## [Job item]
Please restate word for word the lines of the entries below from the one with "年产托（PAVREIT，5212，" to the one with "Kami dengan cermat membuat", inclusive, and leave out every picture.
(Data)
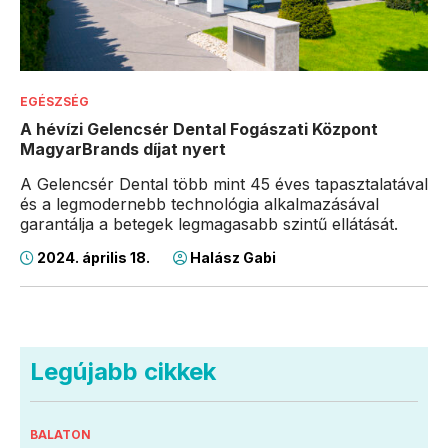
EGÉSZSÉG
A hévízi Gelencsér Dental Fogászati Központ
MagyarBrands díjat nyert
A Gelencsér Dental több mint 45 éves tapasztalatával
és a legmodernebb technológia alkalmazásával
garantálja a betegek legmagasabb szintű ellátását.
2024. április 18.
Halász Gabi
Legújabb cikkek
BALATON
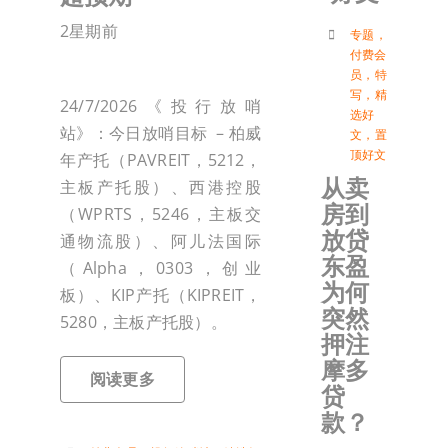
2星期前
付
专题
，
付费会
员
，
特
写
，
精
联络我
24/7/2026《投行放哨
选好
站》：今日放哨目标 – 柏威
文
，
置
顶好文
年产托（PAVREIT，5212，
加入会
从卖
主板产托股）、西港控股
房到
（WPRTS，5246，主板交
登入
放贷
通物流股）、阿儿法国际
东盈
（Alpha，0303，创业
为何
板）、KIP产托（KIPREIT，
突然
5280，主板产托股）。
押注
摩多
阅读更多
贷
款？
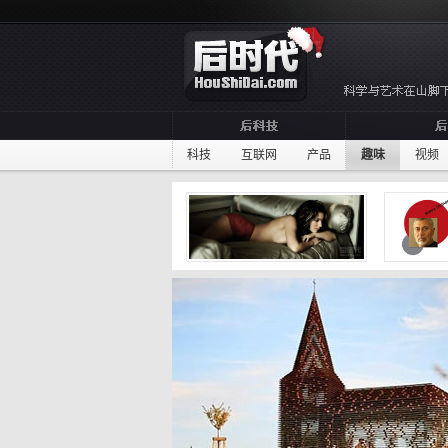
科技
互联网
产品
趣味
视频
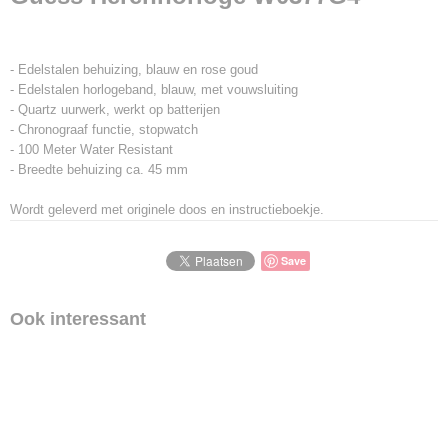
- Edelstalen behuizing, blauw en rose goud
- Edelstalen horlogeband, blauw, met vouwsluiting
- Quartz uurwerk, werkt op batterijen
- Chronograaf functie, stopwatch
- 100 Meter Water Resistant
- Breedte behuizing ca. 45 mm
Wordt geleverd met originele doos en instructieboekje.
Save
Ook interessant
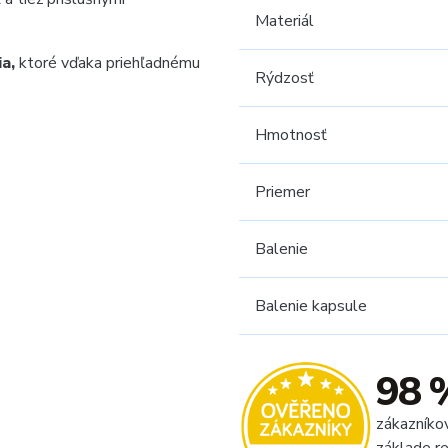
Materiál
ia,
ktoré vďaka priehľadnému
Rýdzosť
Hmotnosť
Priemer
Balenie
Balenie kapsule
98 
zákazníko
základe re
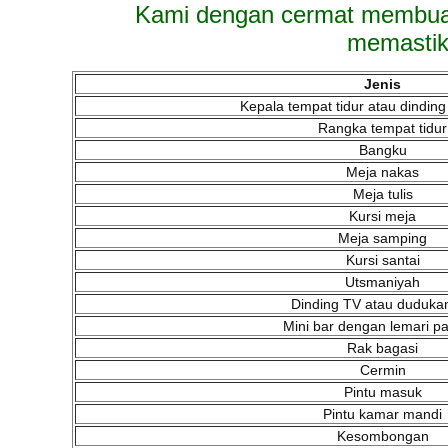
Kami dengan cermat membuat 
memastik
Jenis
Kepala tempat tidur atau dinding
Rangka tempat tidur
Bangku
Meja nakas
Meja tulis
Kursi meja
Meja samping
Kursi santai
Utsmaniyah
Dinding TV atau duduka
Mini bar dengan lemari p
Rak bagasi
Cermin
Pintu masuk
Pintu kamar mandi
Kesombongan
(End Data)
(Data)
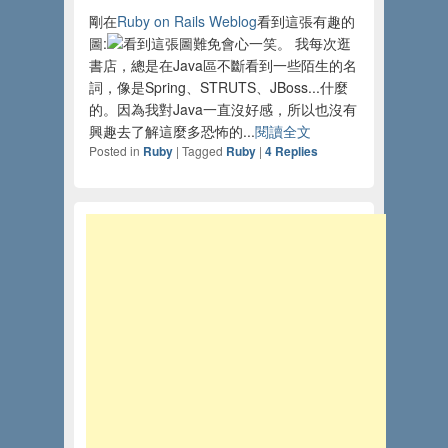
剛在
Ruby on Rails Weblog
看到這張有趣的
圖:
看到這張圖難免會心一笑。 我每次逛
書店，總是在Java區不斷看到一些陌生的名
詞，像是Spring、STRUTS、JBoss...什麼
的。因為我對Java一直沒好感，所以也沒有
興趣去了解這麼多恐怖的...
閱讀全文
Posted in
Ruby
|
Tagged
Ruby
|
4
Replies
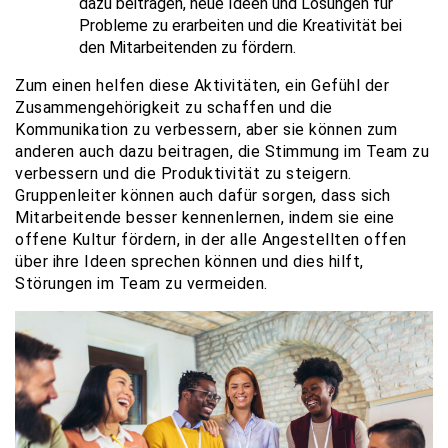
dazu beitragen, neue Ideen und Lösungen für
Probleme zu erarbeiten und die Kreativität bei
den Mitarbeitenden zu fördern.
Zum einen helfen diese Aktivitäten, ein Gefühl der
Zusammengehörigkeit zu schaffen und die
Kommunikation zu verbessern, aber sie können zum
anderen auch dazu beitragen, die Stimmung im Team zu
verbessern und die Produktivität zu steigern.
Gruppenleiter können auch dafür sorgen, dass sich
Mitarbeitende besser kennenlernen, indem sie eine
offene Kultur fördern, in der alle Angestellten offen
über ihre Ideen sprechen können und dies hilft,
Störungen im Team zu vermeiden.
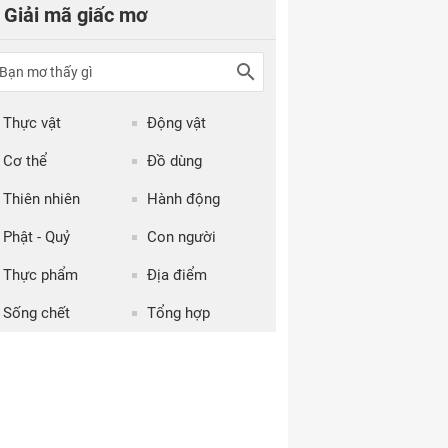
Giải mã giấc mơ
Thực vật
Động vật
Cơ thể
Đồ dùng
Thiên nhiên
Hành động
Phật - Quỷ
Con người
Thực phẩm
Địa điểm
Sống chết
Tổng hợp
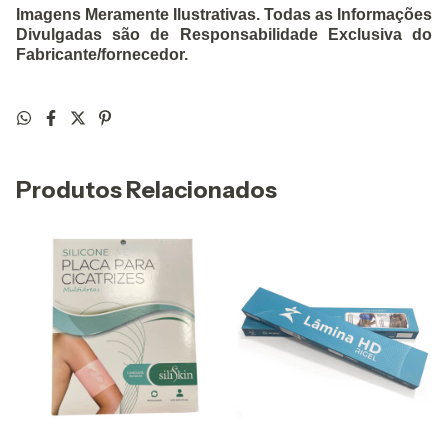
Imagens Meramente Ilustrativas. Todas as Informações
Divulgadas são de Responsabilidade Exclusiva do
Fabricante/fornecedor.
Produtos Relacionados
(End Data)
(Data)
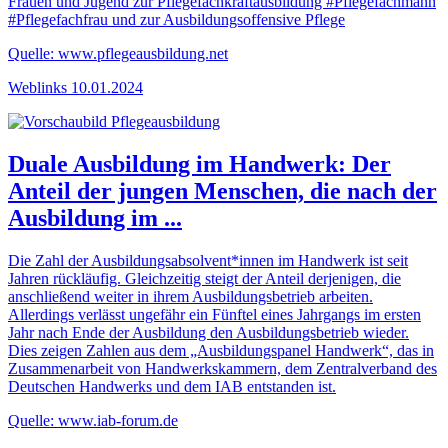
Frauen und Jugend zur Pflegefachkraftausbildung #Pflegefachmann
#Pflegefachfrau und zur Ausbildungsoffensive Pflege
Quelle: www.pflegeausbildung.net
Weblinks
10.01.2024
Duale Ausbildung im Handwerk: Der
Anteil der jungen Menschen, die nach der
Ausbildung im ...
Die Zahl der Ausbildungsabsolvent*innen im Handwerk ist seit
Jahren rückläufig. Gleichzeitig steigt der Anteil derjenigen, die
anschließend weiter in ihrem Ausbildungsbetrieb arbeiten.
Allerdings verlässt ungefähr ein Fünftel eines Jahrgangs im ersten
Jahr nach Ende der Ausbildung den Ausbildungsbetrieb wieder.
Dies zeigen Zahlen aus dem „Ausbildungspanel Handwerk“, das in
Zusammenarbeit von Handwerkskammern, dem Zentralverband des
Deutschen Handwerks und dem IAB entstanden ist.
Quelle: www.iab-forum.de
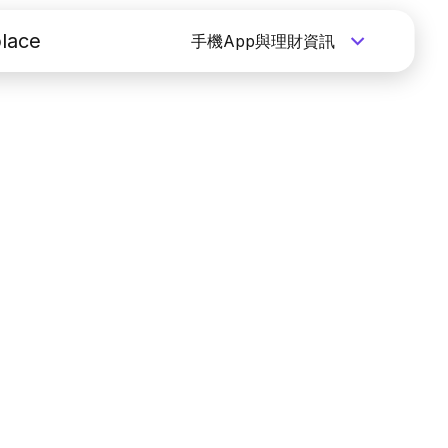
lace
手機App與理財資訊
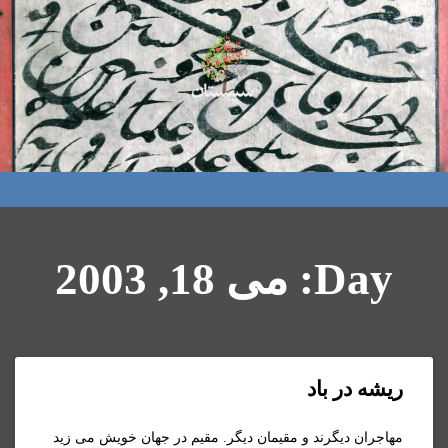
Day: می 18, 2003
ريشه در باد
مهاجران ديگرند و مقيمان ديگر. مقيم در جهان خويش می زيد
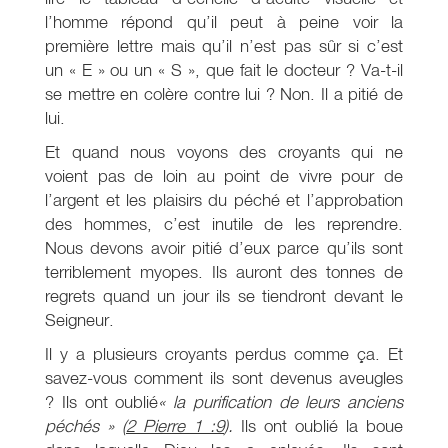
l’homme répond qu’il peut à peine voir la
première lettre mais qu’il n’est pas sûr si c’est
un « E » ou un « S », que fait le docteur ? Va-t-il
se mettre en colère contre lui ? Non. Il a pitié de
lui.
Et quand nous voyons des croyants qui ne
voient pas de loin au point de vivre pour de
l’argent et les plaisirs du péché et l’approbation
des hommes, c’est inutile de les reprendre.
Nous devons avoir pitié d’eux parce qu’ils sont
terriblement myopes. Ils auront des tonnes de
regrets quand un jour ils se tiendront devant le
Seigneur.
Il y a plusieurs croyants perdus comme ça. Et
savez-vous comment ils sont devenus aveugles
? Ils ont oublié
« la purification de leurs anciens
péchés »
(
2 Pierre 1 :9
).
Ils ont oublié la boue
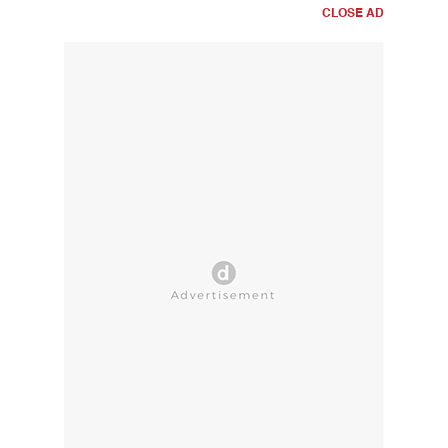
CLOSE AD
(End Data)
## [Response box]
年产托（PAVREIT，5212，
加入会
从卖
主板产托股）、西港控股
房到
（WPRTS，5246，主板交
登入
放贷
通物流股）、阿儿法国际
东盈
（Alpha，0303，创业
为何
板）、KIP产托（KIPREIT，
突然
5280，主板产托股）。
押注
摩多
阅读更多
贷
款？
科技
互联网
产品
趣味
视频
- Edelstalen behuizing, blauw en rose goud
- Edelstalen horlogeband, blauw, met vouwsluiting
- Quartz uurwerk, werkt op batterijen
- Chronograaf functie, stopwatch
- 100 Meter Water Resistant
- Breedte behuizing ca. 45 mm
Wordt geleverd met originele doos en instructieboekje.
Save
Ook interessant
Materiál
ia,
ktoré vďaka priehľadnému
Rýdzosť
Hmotnosť
Priemer
Balenie
Balenie kapsule
98 
zákazníko
základe re
Kami dengan cermat membuat 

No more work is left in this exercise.